Kleisthenes |
I have just finished reading Richard Billows book Marathon; How One Battle Changed Western Civilization. Marathon was a battle that occurred between the Athenians and the Persians in 490 b.c.e. in which a greatly outnumbered Greek force decimated the Persian invaders. The casualty count at the aftermath was 203 Greeks killed and 6400 Persians.
The battle itself was a strategic wonder. Armies of the time typically formed rectangular blocks of phalanxes and moved against each other en masse.
At Marathon the brilliant Greek General Miltiades devised a plan for lengthening the phalanx and forming two mobile wings, thinning the center position.
They ran towards their Median enemy, also uncustomary, and lessoned their exposure to Persian arrowshot. They managed to flank and encircle their enemy and win the day. Heavily outmanned, they won the battle with innovative strategy and superior weaponry and armor.
Following the battle the Athenian army climbed a steep mountain in full battle gear and ran back eighteen more miles to defend their seaport from a large flotilla of Persian ships, who then also retreated. An amazing story.
But while the book is ostensibly about a battle I also learned how important ancient Athens was to what we now know as modern democratic society. Early Greece was compartmentalized into separate city states and ruled by kings, oligarchs and tyrants (tyrannos), hereditary aristocracies known as Eupatridai. The word tyrant is not what we hold it to be today, some of these autocratic rulers were kind and just.
In any case, an aristocrat named Kylon attempted to install himself as tyrant of Athens some time around 632 b.c.e. and was thwarted by a family called the Alkmaionidai. Kylon's family subsequently bribed the Oracle at Delphi, causing a curse to be put on the Alkmaionidai family.
The continuing disputes soured the Athenians' views of rulers and tyrants. They insisted that the Eupatridai codify and write down laws and instill them in a public place where ordinary citizens could read them. In 621 an aristocrat named Drakon did just so but his laws were overly harsh, hence the modern term draconian.
Soon a new magistrate was appointed, named Solon, and he is one of the most important and visionary figures in developing democratic law the world has ever seen.
Solon was also a poet and wrote of the excessive greed of the wealthy. He seized the land of the aristocracy and divvied it up amongst the people who actually worked the land, a reform program known as seisachtheia or "throwing off a burden."

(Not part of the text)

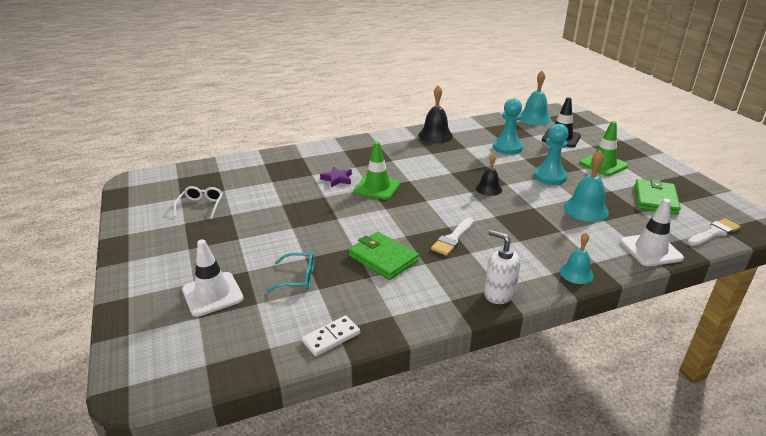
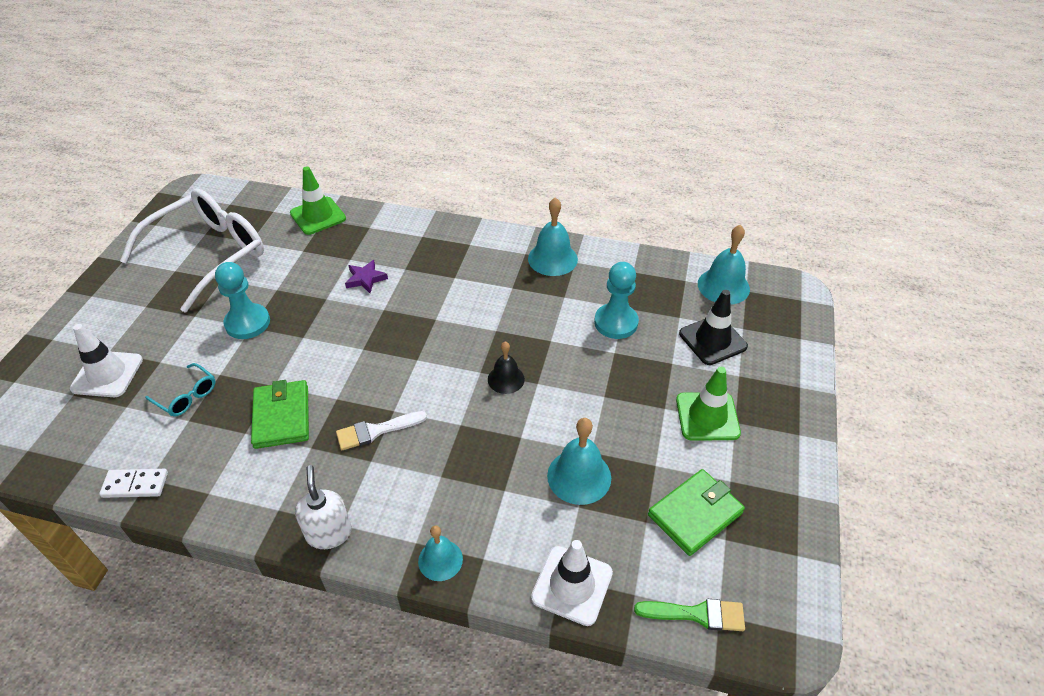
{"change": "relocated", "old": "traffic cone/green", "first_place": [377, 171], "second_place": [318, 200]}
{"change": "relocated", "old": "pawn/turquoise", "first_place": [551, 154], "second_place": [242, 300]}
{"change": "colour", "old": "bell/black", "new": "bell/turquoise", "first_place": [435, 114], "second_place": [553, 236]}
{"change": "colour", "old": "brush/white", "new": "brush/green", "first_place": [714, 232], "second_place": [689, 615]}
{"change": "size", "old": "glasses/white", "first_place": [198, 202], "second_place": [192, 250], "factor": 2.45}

He created four separate property classes, the upper two were eligible to be magistrates and to sit on the Areopagos Council. While this seems slightly barbaric by todays standards prior to that land was only passed through descent.
Solon repealed Drakon's death sentence for trivial crimes, cancelled debts and mortgages and allowed families sold into slavery to pay off their debts and redeem themselves.
He obligated children to take care of their aging parents and instituted a system of weights and measures. Solon encouraged immigration and practiced amnesty.
Other innovators followed Solon, including Pesistratos, who created the Pananthenaia festival every four years, the basis for the modern Olympics. But the most important of all was a man named Kleisthenes, who might be the father of democracy as we know it today.
Kleisthenes reformed the Athenian system around 508. The people became the foundation for the government, citizens all had equal rights and they met in assemblies to decide and debate policy. The new system was called demokrateia or rule by the people.
The book delves into these reforms at length, read it if it sounds interesting and if nothing else you will get a better understanding of hoplite warfare. I found one portion quite interesting.
Every year at an assembly of 6000 citizens, the Athenian people would be queried if, in their opinion, there was a leader whose power was too great and a threat to democracy.
If the vote was affirmative that person would be exiled from Athens for a ten year period, without loss of property or civil rights, nor with any dishonor to his family. This power was called ostrakismos, which we now know as ostracism.
Maybe not such a bad idea for today's rulers. But we will have to do it by popular vote. It's much more demokratic.
4 comments:
What an army!!! When you recycle the book back to the store, I'll take a
shot at it.
Got this one at the library, not the Bottom Shelf. Going back today.
Nassim Nicholas Taleb has some interesting takes on standard understanding in our culture about Greek and Roman thinkers which I think you would like. His book (which Shawn recommended) 'Antifragile' goes over some of this in the course of setting up what he wanted to say about his main thesis, which is more about an resiliant systems and economic theory. His description of his own learning process is also fascinating and you probably are closer to him on that than anybody else I know.......
Thank you Ricardo, High praise to be mentioned in that company. Will check antifragile out.